Monday, November 14, 2011

The Harmattan



November 12, 2011


There was a day two weeks ago when the wind in Saint-Louis switched directions mid-step. In a matter of hours, the Atlantic breeze was overcome by a barrage of red dust and purple clouds rushing from the east. When winter comes to the northern hemisphere, this easterly wind barrels across the north of the African continent, whipping the dunes skyward until large swaths of the Sahara are airborne and the desert covers the sun as it covers the earth. Swells of this great shadow are carried hundreds of miles out to sea and can be seen from space. This is the Harmattan.



When the Harmattan arrived in Saint-Louis two weeks ago, the clammy, oppressive heat that follows the rainy season evaporated and the weather turned cool with speed normally only afforded by climate control. This abrupt shift in the weather signaled the arrival of cold season in Senegal and, for me, carried with it a quiet but firm reminder my time in the Peace Corps is rapidly coming to a close.


When I sat down to count the weeks I have left, I was genuinely surprised by the little time I had left. It’s not that I had been so consumed with surviving the heat, I hadn’t bothered to examine a calendar—I knew what day it was—but I hadn’t really been looking ahead. So long as the days were muggy and slow, I was able to skate through the haze of an Indian summer pretending it was still July.


To be totally honest, even before this first cold day in November, the reality of leaving had crept into my mind from time to time, always sending me cartwheeling in gusts of panic.

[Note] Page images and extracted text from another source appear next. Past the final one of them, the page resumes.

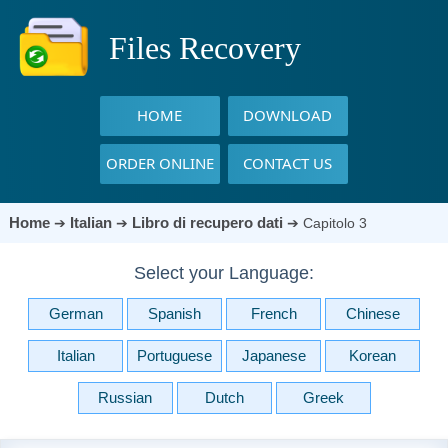
Files Recovery
HOME
DOWNLOAD
ORDER ONLINE
CONTACT US
Home
Italian
Libro di recupero dati
➔
➔
➔
Capitolo 3
Select your Language:
German
Spanish
French
Chinese
Italian
Portuguese
Japanese
Korean
Russian
Dutch
Greek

Should I leave as planned in February or should I extend my stay six more months? I thought so seriously about staying I started writing the email to change the official date of my close of service. I thought so seriously about leaving I started applying for jobs and emailed a couple people in Seattle about renting a room. In trying to force a decision, every other day I would reach a new altitude of certainty in my choice between these two alternating futures: to go or not to go.


In the end, I’ve decided to leave in February as planned. There are lots of reasons why this is the logical choice, but more important than logic I can feel it’s time to go.


Paradoxically, all this mental turbulence carried me backwards too, to my first weeks of training in Niger. I was so overwhelmed by the journey ahead that a single day seemed to last years; I thought the close of my service would never come and remember feeling absolutely overcome with envy upon meeting volunteers who were only weeks away from finishing their service. I ached to be them. It wasn’t that I wanted to quit (though I did think seriously about going home several times over the past thirty months), but I was sure finishing two years as a Peace Corps volunteer would be a moment so saturated with a deep sense of joy and accomplishment, I couldn’t help but salivate over it.


But as my departure approaches I find I don’t feel that way at all now. Once again, (as with departing for the Peace Corps and during the evacuation from Niger) I feel like I’m losing all the relationships and landscape that underpin my life. And my triumphant finish? Any triumph I feel is too heavily diluted with anxiety and nostalgia[1] to notice. Though I was warned many times returning to the States can be the most challenging part of a volunteer’s service, I was still surprised at my feelings, especially when lain along side my expectations from training.

So I thought about it, and here’s what I think happened: The moment I got off that plane in Niamey, I was swept all across the Sahel like a grain of sand at the mercy of the Harmattan. While I was consumed with the agony and ecstasy of this adventure, a subtle truth took root in my life: At some point, I stopped climbing the metaphorical mountain of my Peace Corps service and started living on it. West Africa stopped being the thing I was doing and became what I am. I live here. West Africa feels like my home, yet I still feel the pull of my family and life in Seattle. So it is from this seed of truth that my confusion now blooms. I belong in two places, and a thousand places; or (perhaps) we, the voyagers, belong no place and are left suspended like bridges between the islands of human existence that we once called our homes.

[1] I learned recently the Greek roots of the word nostalgia can be translated as “pain from an old wound. I think that’s lovely.